YOUR TASK:
Since the entries below must stay intact, return each one exactly.
—————
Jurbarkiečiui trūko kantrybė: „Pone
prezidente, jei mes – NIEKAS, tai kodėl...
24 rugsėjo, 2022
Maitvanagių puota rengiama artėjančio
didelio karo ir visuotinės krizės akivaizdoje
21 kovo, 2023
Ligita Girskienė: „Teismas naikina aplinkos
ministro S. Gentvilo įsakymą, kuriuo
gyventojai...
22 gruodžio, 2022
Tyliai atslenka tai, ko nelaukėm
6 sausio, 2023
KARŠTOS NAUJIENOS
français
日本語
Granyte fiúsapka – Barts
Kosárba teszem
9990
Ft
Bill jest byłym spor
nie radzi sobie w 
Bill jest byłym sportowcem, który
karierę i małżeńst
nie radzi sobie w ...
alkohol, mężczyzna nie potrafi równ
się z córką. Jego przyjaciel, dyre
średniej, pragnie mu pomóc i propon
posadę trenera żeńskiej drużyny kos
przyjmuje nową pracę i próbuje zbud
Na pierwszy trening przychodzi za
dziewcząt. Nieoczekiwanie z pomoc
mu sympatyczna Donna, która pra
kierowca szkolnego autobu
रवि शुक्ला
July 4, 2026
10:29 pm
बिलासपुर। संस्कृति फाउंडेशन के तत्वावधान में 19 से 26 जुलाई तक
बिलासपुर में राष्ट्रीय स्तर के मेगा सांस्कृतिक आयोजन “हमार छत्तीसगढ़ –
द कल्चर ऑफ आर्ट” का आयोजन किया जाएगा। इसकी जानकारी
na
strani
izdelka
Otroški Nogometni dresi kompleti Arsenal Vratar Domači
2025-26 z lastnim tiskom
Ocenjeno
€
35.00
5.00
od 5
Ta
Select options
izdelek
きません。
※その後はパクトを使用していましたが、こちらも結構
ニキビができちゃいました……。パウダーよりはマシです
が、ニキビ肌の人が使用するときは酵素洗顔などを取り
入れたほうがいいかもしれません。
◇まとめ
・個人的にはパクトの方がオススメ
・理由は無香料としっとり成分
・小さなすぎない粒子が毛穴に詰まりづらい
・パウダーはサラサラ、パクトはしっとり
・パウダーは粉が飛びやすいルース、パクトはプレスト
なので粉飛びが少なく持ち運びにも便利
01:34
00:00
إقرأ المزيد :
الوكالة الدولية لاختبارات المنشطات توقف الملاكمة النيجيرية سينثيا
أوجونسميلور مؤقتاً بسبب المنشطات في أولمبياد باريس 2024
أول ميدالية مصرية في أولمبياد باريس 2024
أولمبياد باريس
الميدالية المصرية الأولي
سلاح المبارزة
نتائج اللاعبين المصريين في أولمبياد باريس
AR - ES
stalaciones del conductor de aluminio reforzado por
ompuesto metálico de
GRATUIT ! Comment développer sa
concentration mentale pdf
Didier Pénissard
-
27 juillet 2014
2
—————
RESPONSE FOR THIS EXERCISE:
Jurbarkiečiui trūko kantrybė: „Pone
prezidente, jei mes – NIEKAS, tai kodėl...
24 rugsėjo, 2022
Maitvanagių puota rengiama artėjančio
didelio karo ir visuotinės krizės akivaizdoje
21 kovo, 2023
Ligita Girskienė: „Teismas naikina aplinkos
ministro S. Gentvilo įsakymą, kuriuo
gyventojai...
22 gruodžio, 2022
Tyliai atslenka tai, ko nelaukėm
6 sausio, 2023
KARŠTOS NAUJIENOS
français
日本語
Granyte fiúsapka – Barts
Kosárba teszem
9990
Ft
Bill jest byłym spor
nie radzi sobie w 
Bill jest byłym sportowcem, który
karierę i małżeńst
nie radzi sobie w ...
alkohol, mężczyzna nie potrafi równ
się z córką. Jego przyjaciel, dyre
średniej, pragnie mu pomóc i propon
posadę trenera żeńskiej drużyny kos
przyjmuje nową pracę i próbuje zbud
Na pierwszy trening przychodzi za
dziewcząt. Nieoczekiwanie z pomoc
mu sympatyczna Donna, która pra
kierowca szkolnego autobu
रवि शुक्ला
July 4, 2026
10:29 pm
बिलासपुर। संस्कृति फाउंडेशन के तत्वावधान में 19 से 26 जुलाई तक
बिलासपुर में राष्ट्रीय स्तर के मेगा सांस्कृतिक आयोजन “हमार छत्तीसगढ़ –
द कल्चर ऑफ आर्ट” का आयोजन किया जाएगा। इसकी जानकारी
na
strani
izdelka
Otroški Nogometni dresi kompleti Arsenal Vratar Domači
2025-26 z lastnim tiskom
Ocenjeno
€
35.00
5.00
od 5
Ta
Select options
izdelek
きません。
※その後はパクトを使用していましたが、こちらも結構
ニキビができちゃいました……。パウダーよりはマシです
が、ニキビ肌の人が使用するときは酵素洗顔などを取り
入れたほうがいいかもしれません。
◇まとめ
・個人的にはパクトの方がオススメ
・理由は無香料としっとり成分
・小さなすぎない粒子が毛穴に詰まりづらい
・パウダーはサラサラ、パクトはしっとり
・パウダーは粉が飛びやすいルース、パクトはプレスト
なので粉飛びが少なく持ち運びにも便利
01:34
00:00
إقرأ المزيد :
الوكالة الدولية لاختبارات المنشطات توقف الملاكمة النيجيرية سينثيا
أوجونسميلور مؤقتاً بسبب المنشطات في أولمبياد باريس 2024
أول ميدالية مصرية في أولمبياد باريس 2024
أولمبياد باريس
الميدالية المصرية الأولي
سلاح المبارزة
نتائج اللاعبين المصريين في أولمبياد باريس
AR - ES
stalaciones del conductor de aluminio reforzado por
ompuesto metálico de
GRATUIT ! Comment développer sa
concentration mentale pdf
Didier Pénissard
-
27 juillet 2014
2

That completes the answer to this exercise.